Composition Courses

English 1101: English Composition I

English 1101 teaches students communication and critical thinking skills that will prepare them to succeed academically at Georgia Tech and professionally in the work place. Building English 1101 courses around literature, film, science, technology, and pop culture, instructors provide students with exciting, intellectually engaging opportunities for learning.

Previous themes for English 1101 courses include “The Contested City: Arguments in the Built Environment,” “Media Culture and Technologies of Participation,” “Writing Multimedia in the Digital Age,” “Media Resistance, Technology, and Culture,” “Playing the Fame Game: Media and the Making of Celebrity Culture,” and “Communication, Technology, and the Body.” Students who completed courses with these themes explored contemporary topics while developing competence in multimodal communication. 

While writing is a primary focus of English 1101, the course imagines written communication as part of a larger WOVEN framework that also includes oral, visual, electronic, and nonverbal communication. Working with teachers trained in digital pedagogy, students complete assignments in a wide variety of media, developing, for example, web sites, blogs, videos, PowerPoints, and podcasts, as well as more traditional written forms such as essays and reports. English 1101 introduces students to the complexities and challenges of writing to audiences in contexts where the written word interacts closely with visual and oral elements.

In English 1101, students can expect to work collaboratively in a wired environment that may involve forums and networked computers as well as laptops. Instructors of 1101 often create virtual spaces for assignments, believing that students` facility in virtual worlds prepares them for technology-driven communication. Students` collaboration may take a variety of forms, from group/team projects to peer review. Students can expect to create a multimedia presentation for at least one assignment. For an example of such multimodal student work, please peruse the project from Professor Kathryn Crowther's English 1101 course in which they mapped Virginia Woolf's novel Mrs. Dalloway,  which was featured in The New Yorker here.

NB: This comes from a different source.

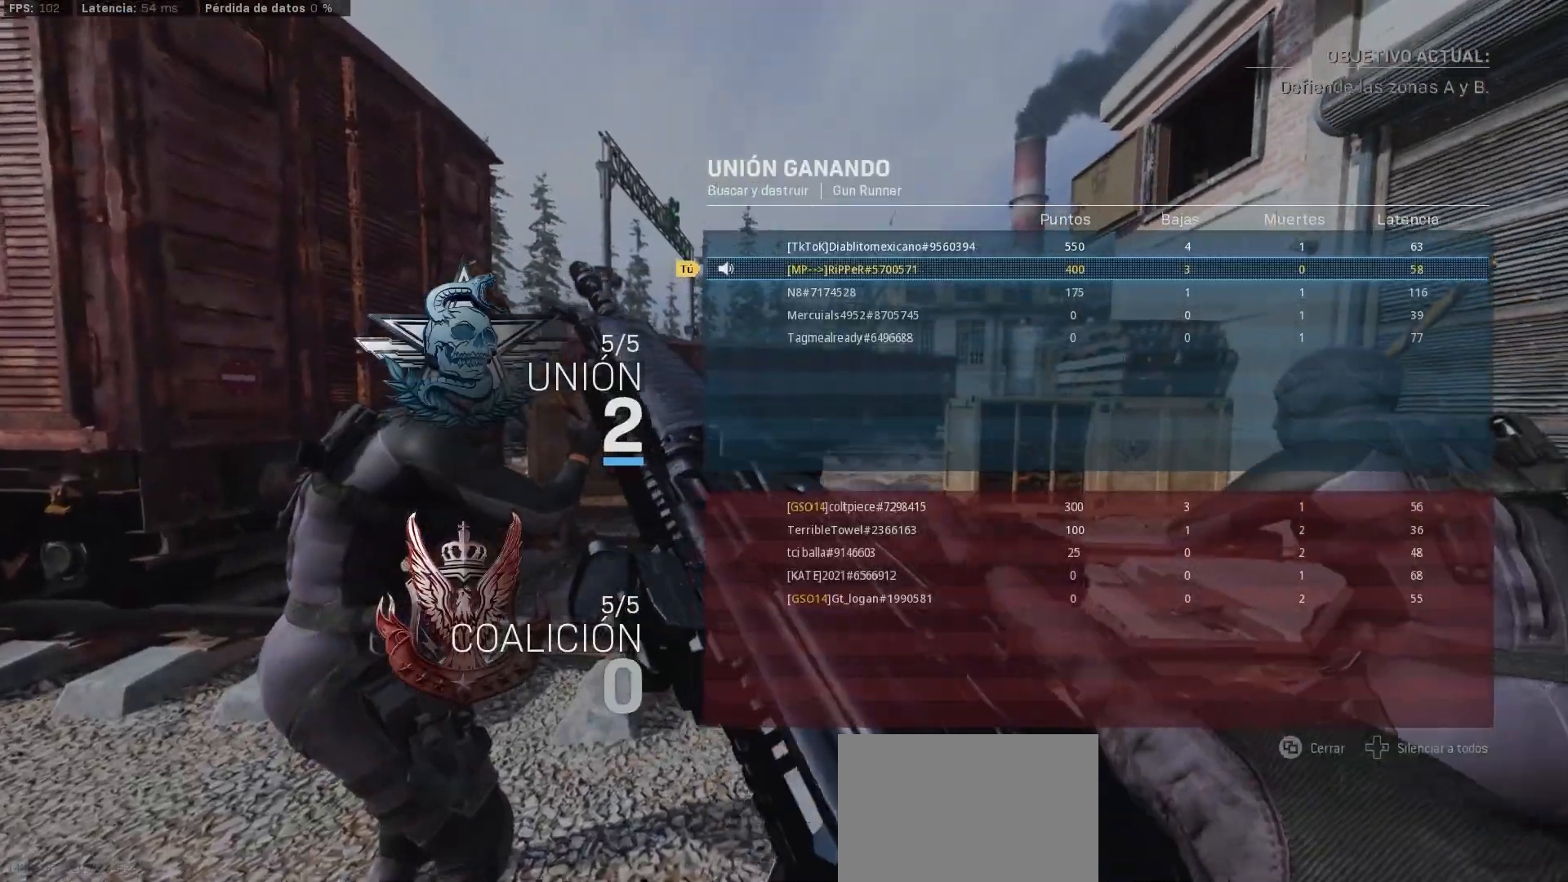
{"buttons": ["SELECT"], "left_stick": "center", "right_stick": "center", "events": [[367, "SELECT", "down"], [367, "TRIANGLE", "down"], [450, "TRIANGLE", "up"]]}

English 1102: English Composition II

Building on English 1101`s WOVEN (Written, Oral, Visual, Electronic, and Nonverbal) communication foundation, English 1102 continues to help students learn how to communicate more effectively, but with a greater emphasis on research, argument, and applied theory. Instructors of English 1102 construct courses around intellectually engaging and relevant themes from science, technology, literature, and popular culture.

Themes from previous sections of English 1102 include “Writing Multimedia in the Age of the Book,” “Contemporary World Cinema,” “As Time Goes By: Literature, Music, and Recording Technology,” “Machine Politics: Democracy, Participation and Production in the American Imagination,” and “Spiritual Bondage: Witchcraft and Piracy in the Age of Shakespeare.”

Whether students are studying Mexican cinema or learning to read Macbeth in a new way, the ultimate goal of these theme-based courses is to provide students with an interesting, provocative starting point for formulating their own theories about culture, society, science, and technology. In English 1102, students learn how to apply theory, a critical skill to both academic and professional success. Using literary and cultural theory as a starting point, English 1102 instructors encourage students to delve deeply into literary and cultural texts. Whether the subject is biotechnology or space exploration, students learn how to articulate related cultural, social, and economic issues that surround it. By applying theory in this way, students begin to see how “big ideas” permeate everyday life; students also gain the confidence to frame and defend unique arguments.

Research is another important aspect of English 1102. Students complete a major research project related to the course theme. Their final project might be a Web site, poster project, or research paper, but in every case, students have thoroughly explored a subject using various forms of inquiry. Instructors in English 1102 emphasize the importance of intellectual property and the proper citation of sources, but more important, they help students learn the role that research plays in formulating social and cultural ideas. When students finish English 1102, they have learned how research lends authority to the formulation of arguments and to the construction of ideas.